В конце концов, никто лучше Карлы не понимал, к чему это может привести. Перед ней был пример ее матери. Она страстно влюбилась в мужчину, который, узнав о ее беременности, не захотел связывать себя никакими обязательствами. Хотя его отец, щелкнув финансовым кнутом, и принудил сына жениться, счастья это никому не принесло. Отца Карлы в браке раздражало все, включая отцовство, и он уже намеревался оставить их с матерью, когда внезапно погиб. Удивительно ли, что теперь сама Карла опасалась повторить ошибку матери?

По сути, у нее был наготове единственный ответ, который и следовало дать этому высокомерному мужчине, оказавшемуся способным эмоционально зацепить Карлу.

Тем не менее произнести его она не смогла. Вместо этого Карла попыталась увести разговор в сторону.

– Скажите, вы представили к показу еще какие-нибудь картины? – спросила она.

Вопрос прозвучал довольно резко, но ей было все равно. Карла встретила чуть насмешливый взгляд графа Мондейва и поняла, что он раскусил ее маневр.

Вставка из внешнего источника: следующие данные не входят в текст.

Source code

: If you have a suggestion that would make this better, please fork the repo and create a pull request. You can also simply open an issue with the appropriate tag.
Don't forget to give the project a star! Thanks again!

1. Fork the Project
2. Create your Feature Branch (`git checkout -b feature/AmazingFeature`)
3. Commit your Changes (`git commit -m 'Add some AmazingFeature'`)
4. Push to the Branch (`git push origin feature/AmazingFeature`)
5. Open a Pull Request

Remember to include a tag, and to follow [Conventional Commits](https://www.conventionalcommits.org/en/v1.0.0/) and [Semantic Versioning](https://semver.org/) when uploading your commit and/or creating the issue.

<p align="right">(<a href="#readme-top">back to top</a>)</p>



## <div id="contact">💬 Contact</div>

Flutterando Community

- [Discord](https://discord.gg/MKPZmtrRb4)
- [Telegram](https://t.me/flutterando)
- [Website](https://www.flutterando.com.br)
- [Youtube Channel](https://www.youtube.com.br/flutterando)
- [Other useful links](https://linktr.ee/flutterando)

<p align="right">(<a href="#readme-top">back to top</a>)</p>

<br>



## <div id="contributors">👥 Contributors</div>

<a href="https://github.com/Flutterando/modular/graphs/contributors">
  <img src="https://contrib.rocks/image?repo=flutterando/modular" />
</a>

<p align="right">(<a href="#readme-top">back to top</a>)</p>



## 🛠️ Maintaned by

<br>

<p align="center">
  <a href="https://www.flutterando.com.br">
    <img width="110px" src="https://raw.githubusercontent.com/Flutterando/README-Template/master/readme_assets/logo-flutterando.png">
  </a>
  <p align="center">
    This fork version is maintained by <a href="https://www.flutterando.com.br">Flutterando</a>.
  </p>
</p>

– Да. В галерее выставлены еще два портрета. Портрет Лучиезо, по сути, – часть триптиха. Может быть, подойдем и посмотрим?

Вопрос прозвучал как предположение, но Карла уже и сама направилась к нише, где висели еще два портрета.

– Ну, и что вы скажете о них?

Карла бегло окинула портреты натренированным взглядом профессионала, и ее глаза непроизвольно сузились. Это не Лучиезо.

– Карадино? – Она поймала взгляд графа, который он бросил в ее сторону. Удивленный и одобрительный.

– Карадино, – подтвердил он. – Очень многие приписывают Лучиезо почти все сохранившиеся работы Карадино.

Карла слегка покачала головой:

– Нет, разница заметна.

На одном из портретов была изображена довольно привлекательная, хотя и неброской внешности женщина. Очевидно, замужняя, что подчеркивалось символичными деталями – серьгами с жемчугом, веточкой мирта на коленях, блюдом с айвой на столике рядом. Все это Карла отметила. И все же… Присутствовало еще что-то, едва уловимое. Вокруг этой женщины словно бы витала аура непорочности, и, будь она в другой одежде и в другой обстановке, могла бы позировать для создания живописного образа Девы Марии.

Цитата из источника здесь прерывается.